======== SUPPLIED RECORDS ========
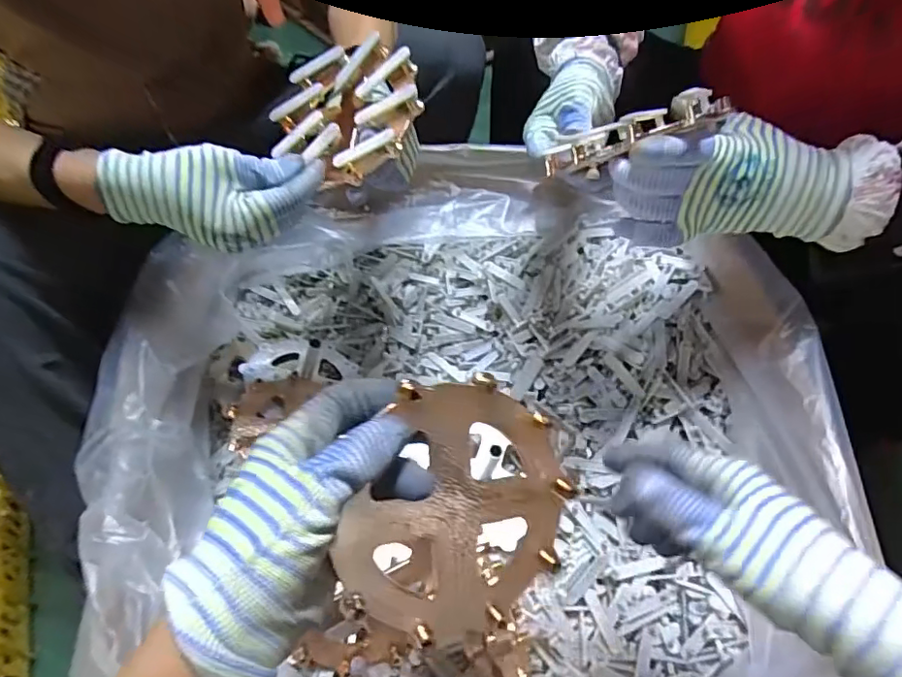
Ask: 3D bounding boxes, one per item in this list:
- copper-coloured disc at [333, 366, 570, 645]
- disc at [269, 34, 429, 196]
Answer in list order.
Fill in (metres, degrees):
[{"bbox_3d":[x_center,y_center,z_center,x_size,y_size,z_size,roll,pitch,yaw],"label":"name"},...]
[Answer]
[{"bbox_3d":[0.009,0.089,0.279,0.113,0.014,0.127,23,85,-18],"label":"copper-coloured disc"},{"bbox_3d":[-0.095,-0.200,0.495,0.149,0.056,0.145,-9,68,22],"label":"disc"}]

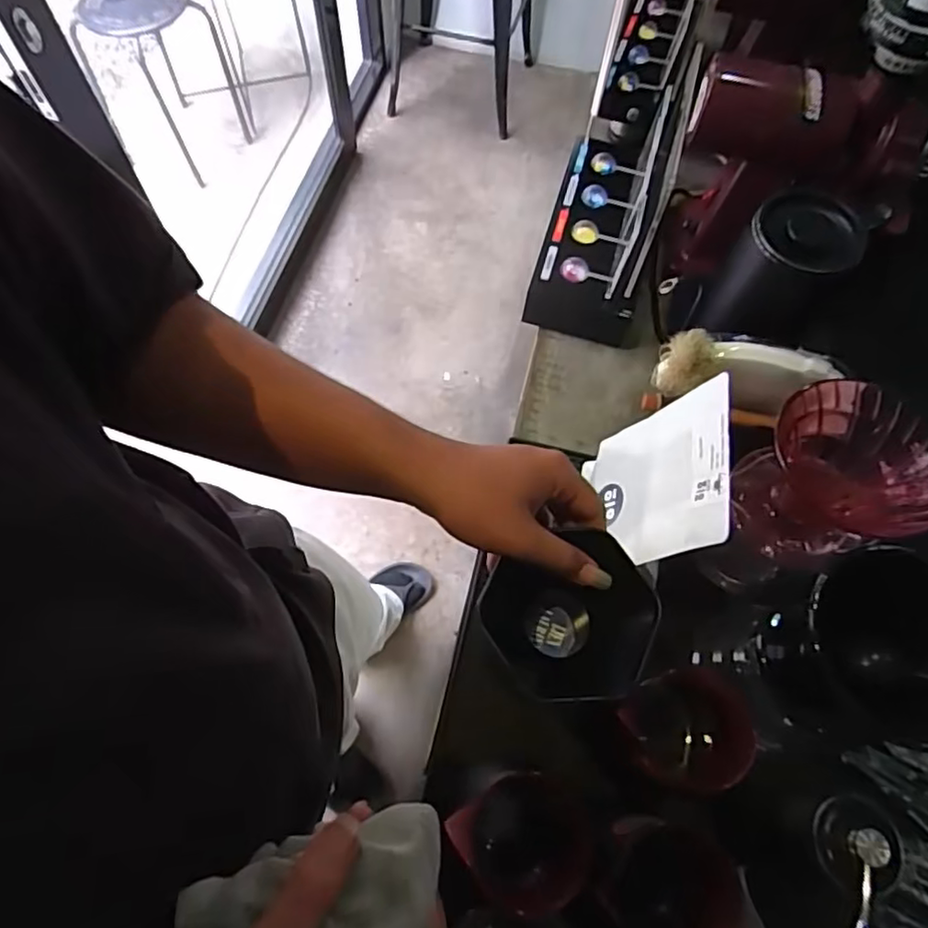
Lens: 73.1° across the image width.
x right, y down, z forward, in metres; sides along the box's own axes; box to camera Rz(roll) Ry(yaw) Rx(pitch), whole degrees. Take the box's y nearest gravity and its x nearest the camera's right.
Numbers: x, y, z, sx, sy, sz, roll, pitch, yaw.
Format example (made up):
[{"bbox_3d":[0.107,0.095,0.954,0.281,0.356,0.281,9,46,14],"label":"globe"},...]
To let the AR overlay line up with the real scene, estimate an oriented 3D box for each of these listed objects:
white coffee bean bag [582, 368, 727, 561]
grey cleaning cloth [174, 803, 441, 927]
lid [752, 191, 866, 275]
========
## TASK STATEMENT
Leave the pictures out, then output exactly the lines from the "- disc at [269, 34, 429, 196]" line through the end of the records above, and no others.

## EXERCISE OUTPUT
- disc at [269, 34, 429, 196]
Answer in list order.
Fill in (metres, degrees):
[{"bbox_3d":[x_center,y_center,z_center,x_size,y_size,z_size,roll,pitch,yaw],"label":"name"},...]
[Answer]
[{"bbox_3d":[0.009,0.089,0.279,0.113,0.014,0.127,23,85,-18],"label":"copper-coloured disc"},{"bbox_3d":[-0.095,-0.200,0.495,0.149,0.056,0.145,-9,68,22],"label":"disc"}]

Lens: 73.1° across the image width.
x right, y down, z forward, in metres; sides along the box's own axes; box to camera Rz(roll) Ry(yaw) Rx(pitch), whole degrees. Take the box's y nearest gravity and its x nearest the camera's right.
Numbers: x, y, z, sx, sy, sz, roll, pitch, yaw.
Format example (made up):
[{"bbox_3d":[0.107,0.095,0.954,0.281,0.356,0.281,9,46,14],"label":"globe"},...]
To let the AR overlay line up with the real scene, estimate an oriented 3D box for each of these listed objects:
white coffee bean bag [582, 368, 727, 561]
grey cleaning cloth [174, 803, 441, 927]
lid [752, 191, 866, 275]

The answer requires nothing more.